(Dataset entries)
---
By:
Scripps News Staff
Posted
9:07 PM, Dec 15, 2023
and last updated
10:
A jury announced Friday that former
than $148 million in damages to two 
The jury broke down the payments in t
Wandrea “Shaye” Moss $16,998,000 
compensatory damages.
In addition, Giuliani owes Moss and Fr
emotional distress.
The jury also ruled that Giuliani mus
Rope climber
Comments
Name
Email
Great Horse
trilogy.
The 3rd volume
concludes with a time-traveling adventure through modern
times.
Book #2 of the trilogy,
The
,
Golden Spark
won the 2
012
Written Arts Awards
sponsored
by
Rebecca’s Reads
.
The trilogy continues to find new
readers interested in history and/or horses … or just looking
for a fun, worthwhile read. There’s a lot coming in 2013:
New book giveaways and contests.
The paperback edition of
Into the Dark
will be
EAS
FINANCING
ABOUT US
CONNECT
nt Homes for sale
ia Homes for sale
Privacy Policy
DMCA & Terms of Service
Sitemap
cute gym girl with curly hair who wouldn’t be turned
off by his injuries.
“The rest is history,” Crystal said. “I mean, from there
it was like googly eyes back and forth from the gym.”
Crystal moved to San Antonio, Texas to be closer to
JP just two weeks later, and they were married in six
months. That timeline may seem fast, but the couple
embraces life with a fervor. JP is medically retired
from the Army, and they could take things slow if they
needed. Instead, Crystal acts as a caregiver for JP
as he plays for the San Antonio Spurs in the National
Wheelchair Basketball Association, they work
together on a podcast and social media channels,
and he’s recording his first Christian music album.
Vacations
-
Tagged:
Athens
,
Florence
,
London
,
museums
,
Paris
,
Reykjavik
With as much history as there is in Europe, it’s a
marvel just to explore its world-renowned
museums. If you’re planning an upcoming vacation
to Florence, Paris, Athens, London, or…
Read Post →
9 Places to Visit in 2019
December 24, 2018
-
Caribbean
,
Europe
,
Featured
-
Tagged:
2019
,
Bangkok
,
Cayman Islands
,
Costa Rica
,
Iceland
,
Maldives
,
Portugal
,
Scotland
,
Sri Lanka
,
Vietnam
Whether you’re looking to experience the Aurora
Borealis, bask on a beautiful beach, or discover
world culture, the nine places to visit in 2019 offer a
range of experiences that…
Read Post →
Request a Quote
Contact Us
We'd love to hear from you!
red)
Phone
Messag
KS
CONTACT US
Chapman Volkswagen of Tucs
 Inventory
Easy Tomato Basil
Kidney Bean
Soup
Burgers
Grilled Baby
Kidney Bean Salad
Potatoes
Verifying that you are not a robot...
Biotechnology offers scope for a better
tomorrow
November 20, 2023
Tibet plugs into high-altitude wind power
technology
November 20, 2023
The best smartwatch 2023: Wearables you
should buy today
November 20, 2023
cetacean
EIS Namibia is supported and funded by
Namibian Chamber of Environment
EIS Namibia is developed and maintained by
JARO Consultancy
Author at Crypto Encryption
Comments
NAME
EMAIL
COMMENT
---
> Action item
Can you reproduce the entries from the very beginning through the line that contains "as he plays", keeping every line identical?

> Your response
By:
Scripps News Staff
Posted
9:07 PM, Dec 15, 2023
and last updated
10:
A jury announced Friday that former
than $148 million in damages to two 
The jury broke down the payments in t
Wandrea “Shaye” Moss $16,998,000 
compensatory damages.
In addition, Giuliani owes Moss and Fr
emotional distress.
The jury also ruled that Giuliani mus
Rope climber
Comments
Name
Email
Great Horse
trilogy.
The 3rd volume
concludes with a time-traveling adventure through modern
times.
Book #2 of the trilogy,
The
,
Golden Spark
won the 2
012
Written Arts Awards
sponsored
by
Rebecca’s Reads
.
The trilogy continues to find new
readers interested in history and/or horses … or just looking
for a fun, worthwhile read. There’s a lot coming in 2013:
New book giveaways and contests.
The paperback edition of
Into the Dark
will be
EAS
FINANCING
ABOUT US
CONNECT
nt Homes for sale
ia Homes for sale
Privacy Policy
DMCA & Terms of Service
Sitemap
cute gym girl with curly hair who wouldn’t be turned
off by his injuries.
“The rest is history,” Crystal said. “I mean, from there
it was like googly eyes back and forth from the gym.”
Crystal moved to San Antonio, Texas to be closer to
JP just two weeks later, and they were married in six
months. That timeline may seem fast, but the couple
embraces life with a fervor. JP is medically retired
from the Army, and they could take things slow if they
needed. Instead, Crystal acts as a caregiver for JP
as he plays for the San Antonio Spurs in the National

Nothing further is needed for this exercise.